Work task. Look through the lines below and copy each one that includes "read".

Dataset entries
=== Begin Enclosure ===

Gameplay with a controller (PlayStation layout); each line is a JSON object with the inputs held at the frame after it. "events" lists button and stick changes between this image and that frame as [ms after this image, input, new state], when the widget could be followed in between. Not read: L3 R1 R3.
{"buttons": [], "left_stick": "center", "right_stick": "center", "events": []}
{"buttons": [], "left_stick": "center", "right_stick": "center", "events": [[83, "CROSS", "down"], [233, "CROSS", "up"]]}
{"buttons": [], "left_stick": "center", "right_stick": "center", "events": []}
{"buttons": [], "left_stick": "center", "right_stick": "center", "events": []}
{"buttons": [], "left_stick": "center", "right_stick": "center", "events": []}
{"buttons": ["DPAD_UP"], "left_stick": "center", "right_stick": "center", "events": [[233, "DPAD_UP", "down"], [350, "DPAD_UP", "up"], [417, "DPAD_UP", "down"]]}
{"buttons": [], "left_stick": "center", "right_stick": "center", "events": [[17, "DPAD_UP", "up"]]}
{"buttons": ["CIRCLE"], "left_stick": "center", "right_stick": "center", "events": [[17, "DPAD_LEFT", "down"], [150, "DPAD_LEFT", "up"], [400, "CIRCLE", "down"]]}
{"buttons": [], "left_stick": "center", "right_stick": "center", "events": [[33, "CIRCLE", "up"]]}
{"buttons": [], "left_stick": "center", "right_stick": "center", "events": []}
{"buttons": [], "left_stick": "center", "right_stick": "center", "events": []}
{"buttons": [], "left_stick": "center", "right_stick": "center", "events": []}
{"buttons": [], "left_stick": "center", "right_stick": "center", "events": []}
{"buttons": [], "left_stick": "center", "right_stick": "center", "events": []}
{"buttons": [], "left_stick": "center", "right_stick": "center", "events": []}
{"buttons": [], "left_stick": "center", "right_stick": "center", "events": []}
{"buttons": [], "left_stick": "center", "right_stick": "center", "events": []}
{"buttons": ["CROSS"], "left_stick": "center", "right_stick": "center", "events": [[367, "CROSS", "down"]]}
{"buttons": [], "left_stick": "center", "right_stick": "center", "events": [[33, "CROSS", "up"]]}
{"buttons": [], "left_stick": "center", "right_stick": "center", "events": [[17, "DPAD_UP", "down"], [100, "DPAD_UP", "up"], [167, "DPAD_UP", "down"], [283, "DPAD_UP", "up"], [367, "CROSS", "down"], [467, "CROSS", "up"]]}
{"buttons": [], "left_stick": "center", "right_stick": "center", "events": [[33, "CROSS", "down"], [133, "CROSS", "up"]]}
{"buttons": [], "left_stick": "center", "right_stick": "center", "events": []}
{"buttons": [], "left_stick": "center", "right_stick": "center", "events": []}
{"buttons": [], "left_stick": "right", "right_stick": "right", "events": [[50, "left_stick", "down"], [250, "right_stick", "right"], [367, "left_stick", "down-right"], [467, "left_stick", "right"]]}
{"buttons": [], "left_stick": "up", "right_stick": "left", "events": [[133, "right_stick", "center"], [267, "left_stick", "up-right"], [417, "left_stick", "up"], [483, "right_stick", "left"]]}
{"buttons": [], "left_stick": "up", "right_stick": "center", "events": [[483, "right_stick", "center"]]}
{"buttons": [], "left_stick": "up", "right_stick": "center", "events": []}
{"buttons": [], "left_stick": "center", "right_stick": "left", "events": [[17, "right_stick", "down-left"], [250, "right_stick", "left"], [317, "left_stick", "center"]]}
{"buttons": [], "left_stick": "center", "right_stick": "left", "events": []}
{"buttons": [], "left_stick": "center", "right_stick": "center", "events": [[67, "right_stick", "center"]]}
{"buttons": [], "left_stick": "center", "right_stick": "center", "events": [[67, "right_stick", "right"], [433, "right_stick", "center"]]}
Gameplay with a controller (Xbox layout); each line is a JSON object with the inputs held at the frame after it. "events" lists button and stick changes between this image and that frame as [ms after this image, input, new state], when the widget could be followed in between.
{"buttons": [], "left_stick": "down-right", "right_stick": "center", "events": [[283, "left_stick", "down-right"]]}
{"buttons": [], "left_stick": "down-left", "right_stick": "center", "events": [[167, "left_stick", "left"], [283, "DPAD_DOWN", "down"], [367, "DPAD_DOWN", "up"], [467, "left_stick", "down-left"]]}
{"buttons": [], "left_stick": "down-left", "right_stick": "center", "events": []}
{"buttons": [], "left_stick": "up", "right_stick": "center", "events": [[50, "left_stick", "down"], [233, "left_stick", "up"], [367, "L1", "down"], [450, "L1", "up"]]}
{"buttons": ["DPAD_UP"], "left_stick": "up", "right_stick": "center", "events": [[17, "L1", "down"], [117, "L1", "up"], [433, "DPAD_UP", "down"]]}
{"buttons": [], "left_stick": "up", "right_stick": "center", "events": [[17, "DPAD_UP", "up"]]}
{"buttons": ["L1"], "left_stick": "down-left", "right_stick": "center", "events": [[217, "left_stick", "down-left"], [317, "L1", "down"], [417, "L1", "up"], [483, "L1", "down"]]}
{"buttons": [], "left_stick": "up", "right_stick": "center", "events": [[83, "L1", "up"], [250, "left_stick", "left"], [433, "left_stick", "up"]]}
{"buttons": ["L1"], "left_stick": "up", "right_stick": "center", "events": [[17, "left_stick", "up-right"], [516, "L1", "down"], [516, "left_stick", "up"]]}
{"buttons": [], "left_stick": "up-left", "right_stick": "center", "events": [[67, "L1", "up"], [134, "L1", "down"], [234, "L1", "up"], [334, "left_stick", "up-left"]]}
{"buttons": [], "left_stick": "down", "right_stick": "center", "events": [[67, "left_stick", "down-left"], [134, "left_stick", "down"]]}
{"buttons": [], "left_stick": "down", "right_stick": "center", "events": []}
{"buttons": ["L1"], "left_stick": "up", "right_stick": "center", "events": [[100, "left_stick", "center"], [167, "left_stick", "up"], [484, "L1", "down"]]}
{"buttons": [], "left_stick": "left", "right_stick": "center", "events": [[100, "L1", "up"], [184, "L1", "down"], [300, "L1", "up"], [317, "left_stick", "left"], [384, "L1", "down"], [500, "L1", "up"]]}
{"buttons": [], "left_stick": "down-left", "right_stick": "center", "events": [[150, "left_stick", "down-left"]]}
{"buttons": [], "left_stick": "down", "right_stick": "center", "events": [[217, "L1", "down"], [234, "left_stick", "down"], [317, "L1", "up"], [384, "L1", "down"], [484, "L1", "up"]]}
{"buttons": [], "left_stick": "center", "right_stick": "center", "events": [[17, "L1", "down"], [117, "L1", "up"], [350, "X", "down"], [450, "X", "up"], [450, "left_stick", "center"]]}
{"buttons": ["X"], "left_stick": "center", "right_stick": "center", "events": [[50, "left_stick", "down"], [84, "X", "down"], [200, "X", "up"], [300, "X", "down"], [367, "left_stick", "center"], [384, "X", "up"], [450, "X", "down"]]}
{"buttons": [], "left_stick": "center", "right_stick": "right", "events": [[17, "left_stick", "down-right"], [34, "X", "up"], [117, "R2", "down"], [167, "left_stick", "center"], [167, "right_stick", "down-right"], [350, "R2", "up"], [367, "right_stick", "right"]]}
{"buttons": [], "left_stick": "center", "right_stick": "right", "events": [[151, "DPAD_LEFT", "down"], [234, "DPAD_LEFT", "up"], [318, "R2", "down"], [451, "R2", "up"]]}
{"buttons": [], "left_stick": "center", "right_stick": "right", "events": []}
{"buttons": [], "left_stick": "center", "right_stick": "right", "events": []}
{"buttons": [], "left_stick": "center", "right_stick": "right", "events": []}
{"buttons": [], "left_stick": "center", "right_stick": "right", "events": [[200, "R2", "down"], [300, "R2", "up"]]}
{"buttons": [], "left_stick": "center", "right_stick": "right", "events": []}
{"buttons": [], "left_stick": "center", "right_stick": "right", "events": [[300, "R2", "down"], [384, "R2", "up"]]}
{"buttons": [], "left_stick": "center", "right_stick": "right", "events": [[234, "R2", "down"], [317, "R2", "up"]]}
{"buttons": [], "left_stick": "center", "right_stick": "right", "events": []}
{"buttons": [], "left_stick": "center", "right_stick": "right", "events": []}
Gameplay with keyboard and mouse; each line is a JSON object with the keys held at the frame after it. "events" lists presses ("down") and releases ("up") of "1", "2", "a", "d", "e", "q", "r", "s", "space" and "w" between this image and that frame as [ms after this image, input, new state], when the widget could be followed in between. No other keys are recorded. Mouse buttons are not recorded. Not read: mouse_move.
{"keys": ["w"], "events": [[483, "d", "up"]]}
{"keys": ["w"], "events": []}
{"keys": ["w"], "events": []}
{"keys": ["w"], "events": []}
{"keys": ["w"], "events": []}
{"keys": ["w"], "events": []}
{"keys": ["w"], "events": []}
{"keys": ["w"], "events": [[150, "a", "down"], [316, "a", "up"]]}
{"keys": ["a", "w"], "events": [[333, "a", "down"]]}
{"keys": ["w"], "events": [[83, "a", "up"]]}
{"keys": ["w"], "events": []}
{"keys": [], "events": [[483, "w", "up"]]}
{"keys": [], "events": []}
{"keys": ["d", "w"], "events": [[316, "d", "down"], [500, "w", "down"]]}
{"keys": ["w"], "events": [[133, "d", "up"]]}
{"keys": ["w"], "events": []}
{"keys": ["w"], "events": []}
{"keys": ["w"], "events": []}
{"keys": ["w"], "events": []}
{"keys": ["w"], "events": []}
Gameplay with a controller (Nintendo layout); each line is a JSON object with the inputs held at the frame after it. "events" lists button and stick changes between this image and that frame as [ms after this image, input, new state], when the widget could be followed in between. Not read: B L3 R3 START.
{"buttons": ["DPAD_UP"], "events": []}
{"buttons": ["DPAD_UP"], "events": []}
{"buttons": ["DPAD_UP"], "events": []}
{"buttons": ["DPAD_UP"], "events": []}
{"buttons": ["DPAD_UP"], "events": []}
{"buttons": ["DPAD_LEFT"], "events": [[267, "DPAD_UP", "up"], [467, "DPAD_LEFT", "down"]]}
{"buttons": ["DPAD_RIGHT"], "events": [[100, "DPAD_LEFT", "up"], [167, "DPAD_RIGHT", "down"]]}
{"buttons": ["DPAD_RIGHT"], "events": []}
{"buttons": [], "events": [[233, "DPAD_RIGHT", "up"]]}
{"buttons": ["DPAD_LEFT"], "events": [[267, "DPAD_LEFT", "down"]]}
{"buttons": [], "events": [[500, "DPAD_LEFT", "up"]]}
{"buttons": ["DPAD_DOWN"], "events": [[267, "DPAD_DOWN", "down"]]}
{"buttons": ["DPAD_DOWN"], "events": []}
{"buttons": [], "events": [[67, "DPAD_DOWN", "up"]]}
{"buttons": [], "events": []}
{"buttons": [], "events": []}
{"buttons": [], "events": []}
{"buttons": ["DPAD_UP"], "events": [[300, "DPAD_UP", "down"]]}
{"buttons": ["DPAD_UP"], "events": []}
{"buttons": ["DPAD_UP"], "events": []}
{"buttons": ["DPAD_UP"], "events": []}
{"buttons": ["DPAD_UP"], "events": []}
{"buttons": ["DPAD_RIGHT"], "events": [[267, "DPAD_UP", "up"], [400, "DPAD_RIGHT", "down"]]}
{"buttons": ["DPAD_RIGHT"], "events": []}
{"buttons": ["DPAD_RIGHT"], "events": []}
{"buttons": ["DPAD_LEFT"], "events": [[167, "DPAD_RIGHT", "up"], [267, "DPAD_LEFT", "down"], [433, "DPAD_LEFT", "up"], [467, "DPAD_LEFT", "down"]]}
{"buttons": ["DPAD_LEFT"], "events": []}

=== End Enclosure ===

Task response.
Gameplay with a controller (PlayStation layout); each line is a JSON object with the inputs held at the frame after it. "events" lists button and stick changes between this image and that frame as [ms after this image, input, new state], when the widget could be followed in between. Not read: L3 R1 R3.
Gameplay with keyboard and mouse; each line is a JSON object with the keys held at the frame after it. "events" lists presses ("down") and releases ("up") of "1", "2", "a", "d", "e", "q", "r", "s", "space" and "w" between this image and that frame as [ms after this image, input, new state], when the widget could be followed in between. No other keys are recorded. Mouse buttons are not recorded. Not read: mouse_move.
Gameplay with a controller (Nintendo layout); each line is a JSON object with the inputs held at the frame after it. "events" lists button and stick changes between this image and that frame as [ms after this image, input, new state], when the widget could be followed in between. Not read: B L3 R3 START.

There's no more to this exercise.